ASSIGNED TASK –
Look below for the line containing "ссылке полностью).". Write out that line and the rest through the last one, exactly as they appear, but without pictures.

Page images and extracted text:
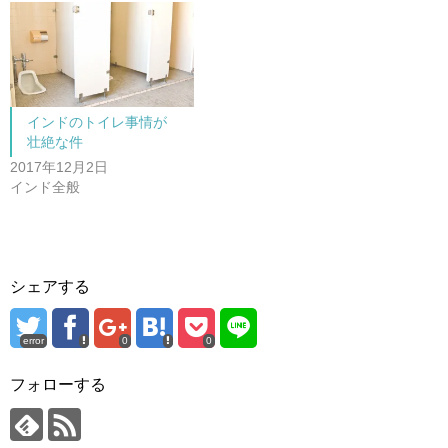
開
新
き
し
ま
い
す
ウ
)
ィ
ン
ド
ウ
で
開
インドのトイレ事情が
き
ま
壮絶な件
す
)
2017年12月2日
インド全般
シェアする
error
0
0
フォローする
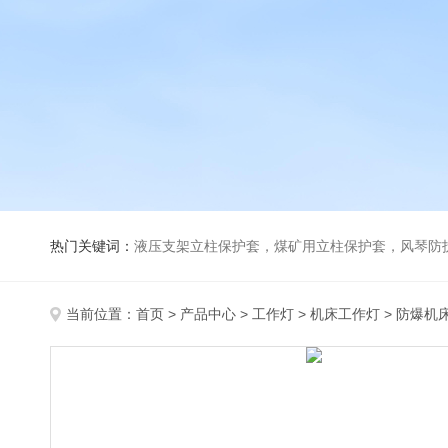
热门关键词：
液压支架立柱保护套，煤矿用立柱保护套，风琴防
当前位置：
首页
>
产品中心
>
工作灯
>
机床工作灯
> 防爆机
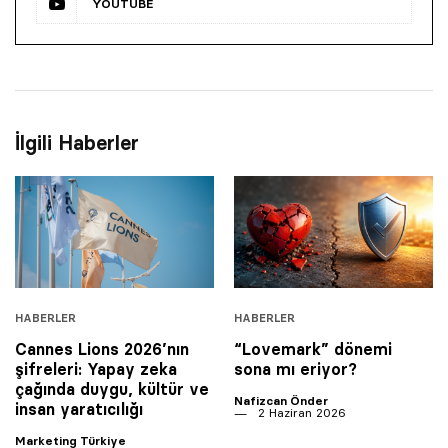
YOUTUBE
İlgili Haberler
HABERLER
HABERLER
Cannes Lions 2026’nın
“Lovemark” dönemi
şifreleri: Yapay zeka
sona mı eriyor?
çağında duygu, kültür ve
Nafizcan Önder
insan yaratıcılığı
2 Haziran 2026
Marketing Türkiye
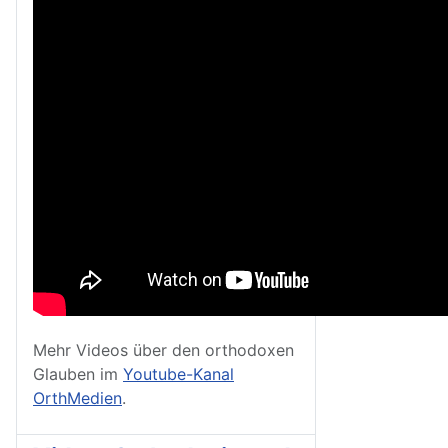
Mehr Videos über den orthodoxen
Glauben im
Youtube-Kanal
OrthMedien
.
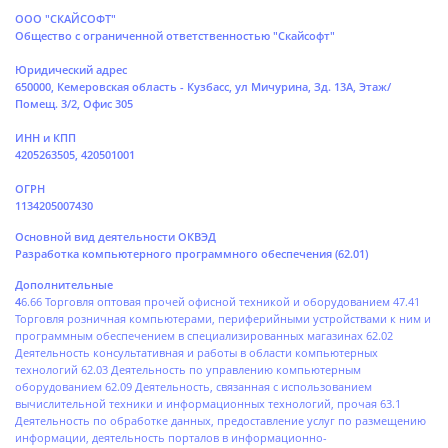
ООО "СКАЙСОФТ"
Общество с ограниченной ответственностью "Скайсофт"
Юридический адрес
650000, Кемеровская область - Кузбасс, ул Мичурина, Зд. 13А, Этаж/
Помещ. 3/2, Офис 305
ИНН и КПП
4205263505, 420501001
ОГРН
1134205007430
Основной вид деятельности ОКВЭД
Разработка компьютерного программного обеспечения (62.01)
Дополнительные
4
6.66 Торговля оптовая прочей офисной техникой и оборудованием 47.41
Торговля розничная компьютерами, периферийными устройствами к ним и
программным обеспечением в специализированных магазинах 62.02
Деятельность консультативная и работы в области компьютерных
технологий 62.03 Деятельность по управлению компьютерным
оборудованием 62.09 Деятельность, связанная с использованием
вычислительной техники и информационных технологий, прочая 63.1
Деятельность по обработке данных, предоставление услуг по размещению
информации, деятельность порталов в информационно-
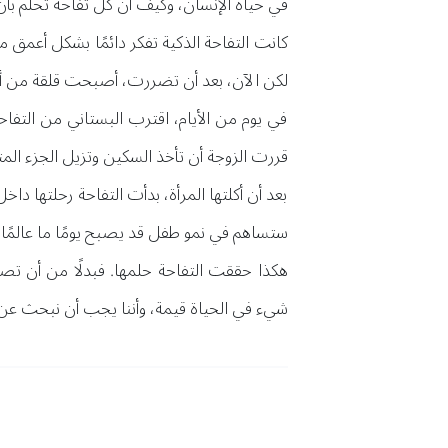
في حياة الإنسان، وكيف أن كل تفاحة تحلم بأن 
كانت التفاحة الذكية تفكر دائمًا بشكل أعمق 
لكن الآن، بعد أن تضررت، أصبحت قلقة من أن 
في يوم من الأيام، اقترب البستاني من التفاحة
قررت الزوجة أن تأخذ السكين وتزيل الجزء المت
بعد أن أكلتها المرأة، بدأت التفاحة رحلتها د
ستساهم في نمو طفل قد يصبح يومًا ما عالمًا، أو
هكذا حققت التفاحة حلمها. فبدلًا من أن تص
شيء في الحياة قيمة، وأننا يجب أن نبحث عن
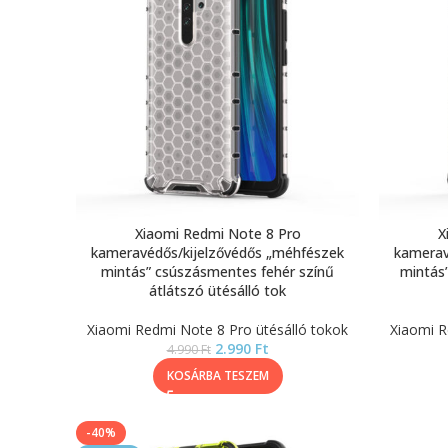
Xiaomi Redmi Note 8 Pro
X
kameravédős/kijelzővédős „méhfészek
kamerav
mintás” csúszásmentes fehér színű
mintás
átlátszó ütésálló tok
Xiaomi Redmi Note 8 Pro ütésálló tokok
Xiaomi R
2.990
Ft
4.990
Ft
KOSÁRBA TESZEM
-40%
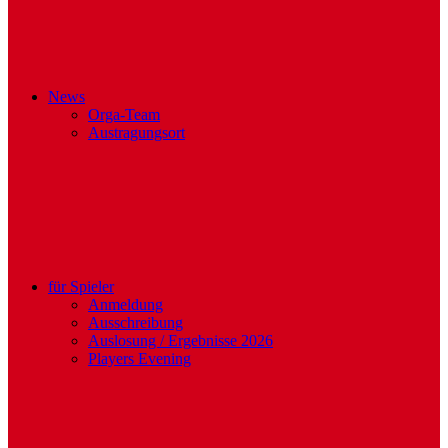
News
Orga-Team
Austragungsort
für Spieler
Anmeldung
Ausschreibung
Auslosung / Ergebnisse 2026
Players Evening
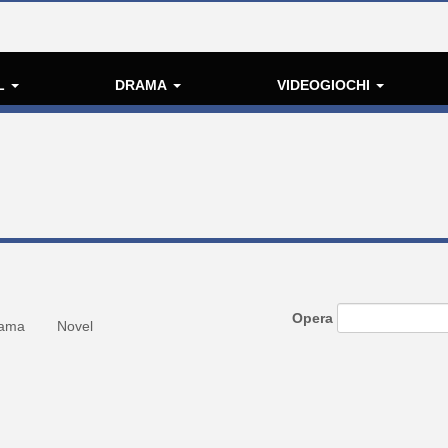
L
DRAMA
VIDEOGIOCHI
Opera
ama
Novel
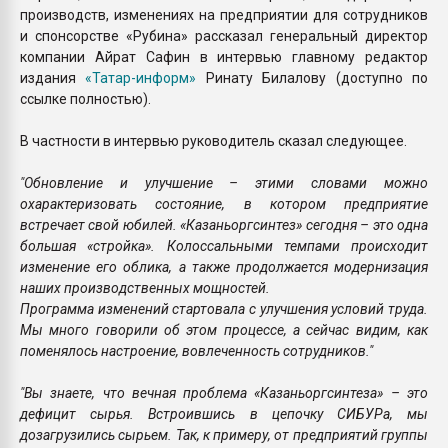
производств, изменениях на предприятии для сотрудников
и спонсорстве «Рубина» рассказал генеральный директор
компании Айрат Сафин в интервью главному редактор
издания
«Татар-информ
»
Ринату Билалову (доступно по
ссылке полностью).
В частности в интервью руководитель сказал следующее.
"Обновление и улучшение – этими словами можно
охарактеризовать состояние, в котором предприятие
встречает свой юбилей. «Казаньоргсинтез» сегодня – это одна
большая «стройка». Колоссальными темпами происходит
изменение его облика, а также продолжается модернизация
наших производственных мощностей.
Программа изменений стартовала с улучшения условий труда.
Мы много говорили об этом процессе, а сейчас видим, как
поменялось настроение, вовлеченность сотрудников."
"Вы знаете, что вечная проблема «Казаньоргсинтеза» – это
дефицит сырья. Встроившись в цепочку СИБУРа, мы
дозагрузились сырьем. Так, к примеру, от предприятий группы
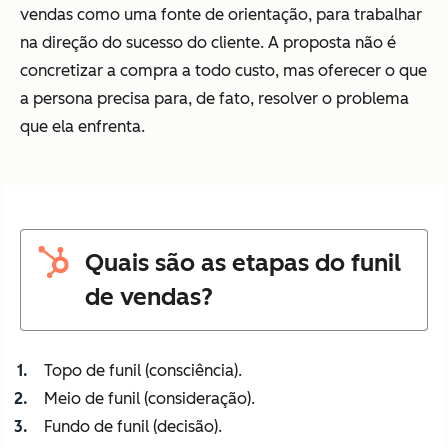
vendas como uma fonte de orientação, para trabalhar
na direção do sucesso do cliente. A proposta não é
concretizar a compra a todo custo, mas oferecer o que
a persona precisa para, de fato, resolver o problema
que ela enfrenta.
Quais são as etapas do funil
de vendas?
Topo de funil (consciência).
Meio de funil (consideração).
Fundo de funil (decisão).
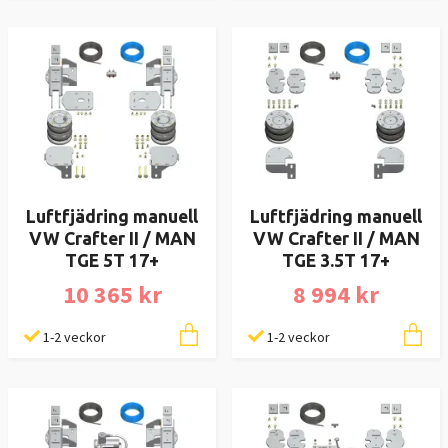
Luftfjädring manuell
Luftfjädring manuell
VW Crafter II / MAN
VW Crafter II / MAN
TGE 5T 17+
TGE 3.5T 17+
10 365 kr
8 994 kr
1-2 veckor
1-2 veckor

TASK RESULT –
ссылке полностью).
В частности в интервью руководитель сказал следующее.
"Обновление и улучшение – этими словами можно
охарактеризовать состояние, в котором предприятие
встречает свой юбилей. «Казаньоргсинтез» сегодня – это одна
большая «стройка». Колоссальными темпами происходит
изменение его облика, а также продолжается модернизация
наших производственных мощностей.
Программа изменений стартовала с улучшения условий труда.
Мы много говорили об этом процессе, а сейчас видим, как
поменялось настроение, вовлеченность сотрудников."
"Вы знаете, что вечная проблема «Казаньоргсинтеза» – это
дефицит сырья. Встроившись в цепочку СИБУРа, мы
дозагрузились сырьем. Так, к примеру, от предприятий группы
vendas como uma fonte de orientação, para trabalhar
na direção do sucesso do cliente. A proposta não é
concretizar a compra a todo custo, mas oferecer o que
a persona precisa para, de fato, resolver o problema
que ela enfrenta.
Quais são as etapas do funil
de vendas?
Topo de funil (consciência).
Meio de funil (consideração).
Fundo de funil (decisão).
Luftfjädring manuell
Luftfjädring manuell
VW Crafter II / MAN
VW Crafter II / MAN
TGE 5T 17+
TGE 3.5T 17+
10 365 kr
8 994 kr
1-2 veckor
1-2 veckor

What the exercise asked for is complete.